櫻井氏が注目しているのは、日本における統一教会報道が「家庭の破壊」や「洗脳」といった社会問題として扱われているのに対して、韓国における統一教会問題は「異端の教えを信じた」という宗教問題として扱われている点である。朝鮮日報の記事には、既存教会と統一教会の対話に関する記事もあり、「異端」という認識はあるものの、統一教会を基本的に宗教として扱っている点が日本と異なるのだという。朝鮮日報の記事の中には、キリスト教神学と関連付けて統一教会の是非を論じたものもあるという。日本では神学論争の内容が一般紙の記事になること自体が珍しいばかりか、統一教会の問題を神学的な問題として論じたような記事は皆無であると言えよう。その意味で、朝鮮日報の記事の内容は櫻井氏にとっては新鮮に映ったようだ。

これは日韓における統一教会の相違というよりは、両国のメディアの宗教に対する態度や考え方に起因するのではないかと思われる。そもそも日本では、キリスト教の神学論争が新聞のネタになったり、ある宗教が正統か異端かといったようなことが、メディアで問題にされること自体が考えられない。日本のメディアは徹底した世俗主義を貫いているので、宗教の最も本質的な部分である教えや神学の内容には踏み込まないという暗黙のルールをもっているように思われる。櫻井氏自身がこの章の冒頭で認めているように、日本のメディアが新宗教を扱うときには、宗教的世界観そのものを扱うのではなく、新宗教が社会との間で起こしている軋轢の部分に注目し、「社会問題」や「カルト問題」という切り口で批判的に扱うのが常であった。要するに日本のメディアは教義や神学にはハナから関心がないのである。

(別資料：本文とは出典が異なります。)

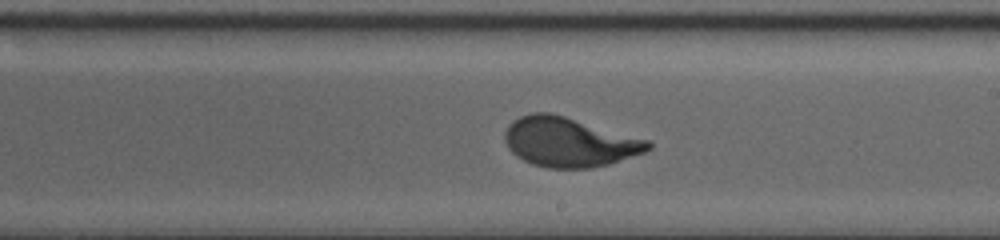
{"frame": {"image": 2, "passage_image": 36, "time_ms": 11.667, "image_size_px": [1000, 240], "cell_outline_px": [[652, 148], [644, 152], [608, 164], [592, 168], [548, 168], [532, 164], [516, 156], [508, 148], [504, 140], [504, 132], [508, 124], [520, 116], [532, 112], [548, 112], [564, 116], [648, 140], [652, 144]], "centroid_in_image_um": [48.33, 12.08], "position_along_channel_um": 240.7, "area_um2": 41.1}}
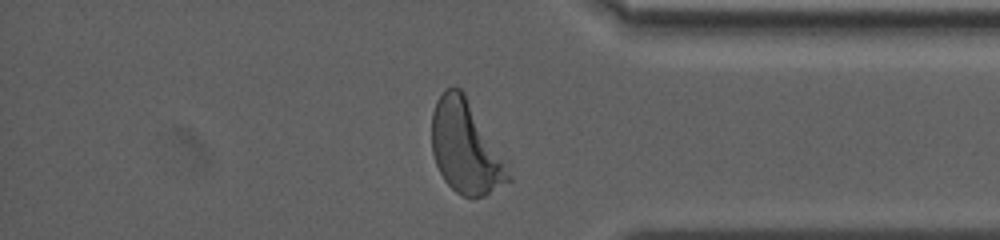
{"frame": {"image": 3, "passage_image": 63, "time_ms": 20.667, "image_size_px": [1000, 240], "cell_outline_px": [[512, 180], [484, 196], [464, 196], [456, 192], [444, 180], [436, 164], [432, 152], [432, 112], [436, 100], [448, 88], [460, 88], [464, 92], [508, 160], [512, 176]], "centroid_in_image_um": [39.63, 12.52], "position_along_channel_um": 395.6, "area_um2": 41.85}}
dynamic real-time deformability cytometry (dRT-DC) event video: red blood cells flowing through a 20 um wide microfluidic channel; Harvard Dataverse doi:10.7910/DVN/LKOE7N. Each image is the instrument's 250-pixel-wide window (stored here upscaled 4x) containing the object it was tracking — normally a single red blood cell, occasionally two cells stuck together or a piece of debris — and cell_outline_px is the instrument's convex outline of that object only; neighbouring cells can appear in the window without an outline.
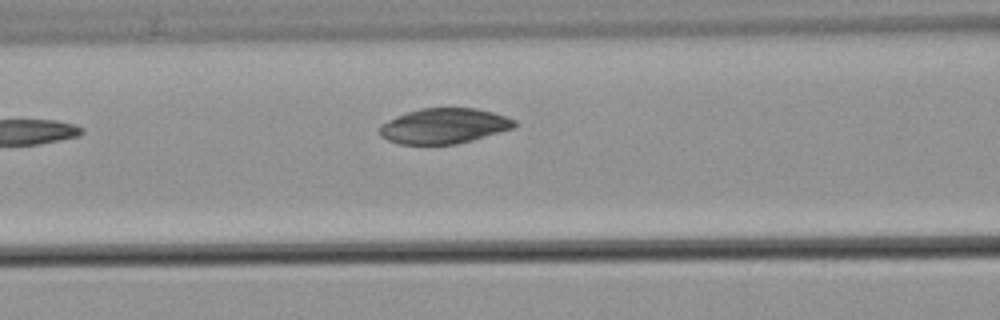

これに比べると、韓国のメディアは宗教問題の本質に迫る報道を積極的に行っているように思われる。神学的なテーマが韓国の新聞で取り上げられるのも、キリスト教徒が人口の約4分の1を占め(1980年代にはこの数値に達していると言われていた。現在は三割に達すると言われている)、牧師の社会的地位や発言力・影響力が日本よりもはるかに大きい国柄を反映しているのかもしれない。キリスト教の牧師が社会に向かって発言する以上、正統か異端かという問題は重大な問題であり、新聞記者も彼らの主張には耳を傾けることになる。その意味で、韓国では統一教会問題はまさに「宗教問題」なのである。

さて、櫻井氏は2つ目の年代区分を「1970年代」として、この年代の統一教会の特徴を「政治領域への参入」と位置付けている。韓国では朝鮮日報が「政治性おびる統一教会 勝共運動を標榜 農村・軍隊・公務員など 特殊地域で啓蒙も」という記事を出していることが紹介されている。一方、朝日新聞のこのころの記事は、統一教会とKCIAの関係を巡る記事が多いという。このころ米国では、ドナルド・フレーザー下院議員が統一教会を追求する議会活動を行っており、その中で彼は統一教会がKCIAの手先であるかのような主張を行っていたため、アメリカ発の話題を日本でも取りあげたものと思われる。櫻井氏は、朝鮮日報がフレーザー議員による統一教会の非難を報道しながらも、統一教会とKCIAの関係に関する記事が一切ないことを「不思議に思う」(p.177)とか「報道規制か自粛があったのだろうか」(p.178)などと述べている。

フレーザー委員会による統一教会に対する追及は、一つの迫害の事例として統一教会史の中で講義される内容となっており、特に朴普煕氏の証言を記録した『真実』という映像資料で記憶している教会員も多いであろう。もとよりKCIAと統一教会の間には組織的な関係はなく、フレーザー氏の主張は事実無根であった。それをもとに報道されたアメリカの情報に、統一教会に敵意を持っていた日本の朝日新聞が飛び付き、攻撃の材料として報道したという構図がある。ところが本国の韓国ではKCIAと統一教会には関係がないことは分かっており、フレーザー委員会の主張は信憑性がないと判断したからこそ、敢えて報道しなかったのではないだろうか。このように、各国における報道のあり方は、その国における統一教会の実態以上に、その国のメディアの関心のあり方や報道姿勢によって大きく左右されるととらえた方がよさそうである。